(SUPPLIED PASSAGE)

When breaches occur, the charterer can potentially seek damages or terminate the charterparty altogether, depending on the severity of the breach and the contract’s terms.
3. Ship Arrest as a Remedy
When a shipowner breaches the decarbonization clauses in a charterparty, the charterer or creditor may pursue legal remedies to enforce compliance. One such remedy is the arrest of the vessel.
While the 1952 Brussels Convention on the Arrest of Ships and breach of decarbonization clauses are distinct legal concepts, they may intersect in cases where:
- Environmental disputes: If a party involved in a charterparty breach of decarbonization clauses, such as a shipowner failing to comply with environmental obligations, faces a claim for environmental damages (e.g., fines for exceeding emissions limits), the aggrieved party could attempt to arrest the vessel under the 1952 Brussels Convention to secure payment or compensation.

(End SUPPLIED PASSAGE)
(DATA SECTION)

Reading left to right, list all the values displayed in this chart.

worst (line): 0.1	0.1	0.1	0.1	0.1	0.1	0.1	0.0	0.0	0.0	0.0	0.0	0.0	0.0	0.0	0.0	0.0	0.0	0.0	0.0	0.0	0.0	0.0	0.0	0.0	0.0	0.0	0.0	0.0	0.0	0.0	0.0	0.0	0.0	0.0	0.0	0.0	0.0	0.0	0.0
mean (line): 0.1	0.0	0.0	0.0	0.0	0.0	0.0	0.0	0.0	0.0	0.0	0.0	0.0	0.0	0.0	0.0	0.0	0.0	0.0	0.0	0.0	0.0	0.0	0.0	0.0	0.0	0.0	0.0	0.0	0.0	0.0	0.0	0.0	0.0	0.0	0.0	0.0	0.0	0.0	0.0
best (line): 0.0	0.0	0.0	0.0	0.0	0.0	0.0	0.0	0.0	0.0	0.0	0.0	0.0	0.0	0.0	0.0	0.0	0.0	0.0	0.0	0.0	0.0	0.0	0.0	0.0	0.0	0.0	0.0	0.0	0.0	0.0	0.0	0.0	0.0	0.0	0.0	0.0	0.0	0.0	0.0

(End DATA SECTION)

=== PARTS OF THE EXERCISE ===
(A) Reproduce everything in the ship arrest passage from "When breaches occur, the" down to "of the vessel.".
(B) According to the ship arrest passage, under which convention could an aggrieved party attempt to arrest a vessel to secure payment or compensation for environmental damages?

=== RESPONSES PER TASK ===
(A)
When breaches occur, the charterer can potentially seek damages or terminate the charterparty altogether, depending on the severity of the breach and the contract’s terms.
3. Ship Arrest as a Remedy
When a shipowner breaches the decarbonization clauses in a charterparty, the charterer or creditor may pursue legal remedies to enforce compliance. One such remedy is the arrest of the vessel.

(B) The 1952 Brussels Convention on the Arrest of Ships.